At one point, Khalil fell from the worker’s hands. He and Mahmoud picked him up and put him the car of a Bedouin man who was visiting in the camp. They shouted to people to call an ambulance, but knew that would take precious time, so they sped in the private car to Al Ahli Hospital in Hebron.
As the car left the camp, Khalil stopped moving, and by the time they reached the hospital, he was no longer breathing. Mahmoud tried to staunch the bleeding with his hands. The boy’s last words to his uncle were, “Don’t be afraid.”
The uncle had hoped there would be soldiers at the pillbox – the guard tower at the edge of the camp – who could summon aid, but it was deserted. He remembered that a few days earlier, there had been a road accident nearby in which Israelis were involved, and the army had called in a helicopter to evacuate them.
As the uncle recalls the events of that day, the father sits by his side, silently. Mohammed goes to the cemetery every day now, to visit his son.
Musa Abu Hashhash, a veteran field worker for the Israeli human rights organization B’Tselem, arrived at Al Ahli at about 10:30 A.M. the day the boy was killed, and saw his body in the hospital morgue. Abu Hashhash, who has already seen a great deal in his work, was especially shocked by this incident. He published an article about it on the website of the Palestinian news agency Ma’an under the headline, “The Coward,” referring to the soldier who killed the boy and fled.

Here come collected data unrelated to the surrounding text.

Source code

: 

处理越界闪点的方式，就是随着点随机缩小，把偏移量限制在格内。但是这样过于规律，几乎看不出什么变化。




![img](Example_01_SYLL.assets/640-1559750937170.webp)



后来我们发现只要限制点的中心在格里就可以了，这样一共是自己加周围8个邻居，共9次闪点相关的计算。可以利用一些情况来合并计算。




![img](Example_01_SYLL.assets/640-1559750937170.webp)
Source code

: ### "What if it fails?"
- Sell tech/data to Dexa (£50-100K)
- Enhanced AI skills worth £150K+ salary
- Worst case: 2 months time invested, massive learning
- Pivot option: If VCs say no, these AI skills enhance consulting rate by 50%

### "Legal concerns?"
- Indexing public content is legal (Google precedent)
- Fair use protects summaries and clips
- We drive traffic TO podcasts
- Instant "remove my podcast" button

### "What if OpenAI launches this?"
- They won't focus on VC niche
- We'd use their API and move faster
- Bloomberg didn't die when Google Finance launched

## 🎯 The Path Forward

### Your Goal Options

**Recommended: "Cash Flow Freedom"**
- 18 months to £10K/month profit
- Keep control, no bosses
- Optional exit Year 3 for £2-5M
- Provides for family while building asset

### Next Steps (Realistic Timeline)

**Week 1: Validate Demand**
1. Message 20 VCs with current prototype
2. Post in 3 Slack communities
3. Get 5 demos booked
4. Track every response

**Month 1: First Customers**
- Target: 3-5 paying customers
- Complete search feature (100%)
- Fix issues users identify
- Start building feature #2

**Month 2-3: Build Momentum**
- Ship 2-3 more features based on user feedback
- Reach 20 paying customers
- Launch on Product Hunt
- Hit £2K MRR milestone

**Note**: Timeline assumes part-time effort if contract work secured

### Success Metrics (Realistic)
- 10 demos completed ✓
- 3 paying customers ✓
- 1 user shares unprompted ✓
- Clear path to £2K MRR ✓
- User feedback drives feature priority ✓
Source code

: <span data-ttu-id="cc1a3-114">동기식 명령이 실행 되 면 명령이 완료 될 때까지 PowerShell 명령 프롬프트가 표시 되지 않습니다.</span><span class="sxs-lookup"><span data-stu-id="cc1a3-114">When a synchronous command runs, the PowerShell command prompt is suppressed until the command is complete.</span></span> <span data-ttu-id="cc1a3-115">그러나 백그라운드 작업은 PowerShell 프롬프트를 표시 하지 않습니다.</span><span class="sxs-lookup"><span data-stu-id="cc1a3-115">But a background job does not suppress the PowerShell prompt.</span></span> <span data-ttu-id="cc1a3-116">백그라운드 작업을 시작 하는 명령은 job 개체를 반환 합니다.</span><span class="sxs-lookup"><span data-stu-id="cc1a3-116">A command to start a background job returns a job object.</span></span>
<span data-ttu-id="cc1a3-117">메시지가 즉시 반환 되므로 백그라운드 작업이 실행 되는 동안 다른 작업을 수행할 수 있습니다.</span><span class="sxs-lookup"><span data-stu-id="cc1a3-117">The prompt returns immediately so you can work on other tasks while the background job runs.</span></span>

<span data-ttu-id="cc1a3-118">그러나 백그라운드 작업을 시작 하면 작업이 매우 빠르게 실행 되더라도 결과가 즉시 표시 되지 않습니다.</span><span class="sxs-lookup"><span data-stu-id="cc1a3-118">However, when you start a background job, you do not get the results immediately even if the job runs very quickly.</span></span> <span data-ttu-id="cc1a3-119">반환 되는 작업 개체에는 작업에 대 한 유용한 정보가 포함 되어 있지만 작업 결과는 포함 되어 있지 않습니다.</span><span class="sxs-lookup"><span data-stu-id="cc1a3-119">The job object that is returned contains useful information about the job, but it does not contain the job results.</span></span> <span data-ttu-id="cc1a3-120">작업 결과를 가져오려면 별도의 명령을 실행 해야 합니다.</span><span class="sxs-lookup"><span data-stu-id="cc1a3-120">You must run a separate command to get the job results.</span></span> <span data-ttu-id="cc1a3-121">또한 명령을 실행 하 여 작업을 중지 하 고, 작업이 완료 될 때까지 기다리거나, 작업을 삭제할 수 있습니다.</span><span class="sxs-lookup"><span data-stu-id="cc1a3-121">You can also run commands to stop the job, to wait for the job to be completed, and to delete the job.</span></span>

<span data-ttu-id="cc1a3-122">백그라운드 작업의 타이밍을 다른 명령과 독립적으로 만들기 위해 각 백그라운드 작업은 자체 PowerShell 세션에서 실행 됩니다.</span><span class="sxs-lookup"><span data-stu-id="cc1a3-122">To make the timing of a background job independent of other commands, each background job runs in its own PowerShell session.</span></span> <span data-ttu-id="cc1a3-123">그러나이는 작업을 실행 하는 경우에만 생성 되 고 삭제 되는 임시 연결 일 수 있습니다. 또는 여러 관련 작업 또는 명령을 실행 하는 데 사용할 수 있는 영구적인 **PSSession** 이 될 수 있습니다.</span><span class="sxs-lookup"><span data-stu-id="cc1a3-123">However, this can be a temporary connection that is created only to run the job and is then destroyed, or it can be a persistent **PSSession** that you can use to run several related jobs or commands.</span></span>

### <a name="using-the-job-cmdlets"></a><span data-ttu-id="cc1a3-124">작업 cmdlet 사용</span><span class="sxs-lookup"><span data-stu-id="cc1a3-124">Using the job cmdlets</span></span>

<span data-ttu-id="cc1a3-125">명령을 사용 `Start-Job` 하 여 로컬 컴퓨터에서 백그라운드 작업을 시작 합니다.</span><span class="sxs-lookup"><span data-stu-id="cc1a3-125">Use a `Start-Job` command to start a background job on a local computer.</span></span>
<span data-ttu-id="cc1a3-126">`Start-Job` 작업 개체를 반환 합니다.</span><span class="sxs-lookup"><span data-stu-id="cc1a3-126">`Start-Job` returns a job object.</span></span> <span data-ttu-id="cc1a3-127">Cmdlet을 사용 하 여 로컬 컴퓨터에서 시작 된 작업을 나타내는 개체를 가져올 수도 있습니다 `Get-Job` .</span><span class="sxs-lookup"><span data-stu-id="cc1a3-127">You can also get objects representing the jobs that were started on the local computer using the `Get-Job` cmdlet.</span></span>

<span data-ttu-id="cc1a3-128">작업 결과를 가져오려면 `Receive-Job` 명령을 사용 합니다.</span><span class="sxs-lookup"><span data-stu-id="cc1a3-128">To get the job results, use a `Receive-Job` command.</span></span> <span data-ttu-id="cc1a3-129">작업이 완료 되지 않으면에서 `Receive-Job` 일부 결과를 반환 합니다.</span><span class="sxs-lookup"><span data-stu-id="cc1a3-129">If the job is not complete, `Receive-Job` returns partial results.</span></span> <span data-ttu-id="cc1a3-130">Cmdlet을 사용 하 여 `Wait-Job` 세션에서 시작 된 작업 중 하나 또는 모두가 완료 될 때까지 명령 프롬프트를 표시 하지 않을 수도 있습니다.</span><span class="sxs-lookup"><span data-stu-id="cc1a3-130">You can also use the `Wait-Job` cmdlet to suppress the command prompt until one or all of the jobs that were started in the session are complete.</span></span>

Immediately after the event, the Israel Defense Forces’ Spokesperson’s Unit published a statement on its website, stating (in a rare instance) that the IDF “regrets” the boy’s death.
During our visit, we saw a few children were playing in the local “community center” – a shabby, tattered room in the heart of the camp, with three old computers and a tabletop soccer game – its walls covered with pictures of their deceased friend, Khalil. Yakub Nasser entered the room in his electric wheelchair. Now 19, he too was shot here by soldiers, in 2009, when he was 14. Since then his legs have been paralyzed and he’s been confined to a wheelchair.
As for Khalil, he was supposed to have attended a local day camp during the final days of the summer vacation, and was also getting ready to enter the sixth grade. He had been accompanying his father as he sold used clothing and old television sets; he buys them from a dealer in nearby Halhoul and offers them for sale to the camp’s residents.
Two days before his death, neighbors had collected donations for residents of the Gaza Strip. Khalil stole a blanket from home and brought it to the local mosque as his contribution to his brethren in Strip.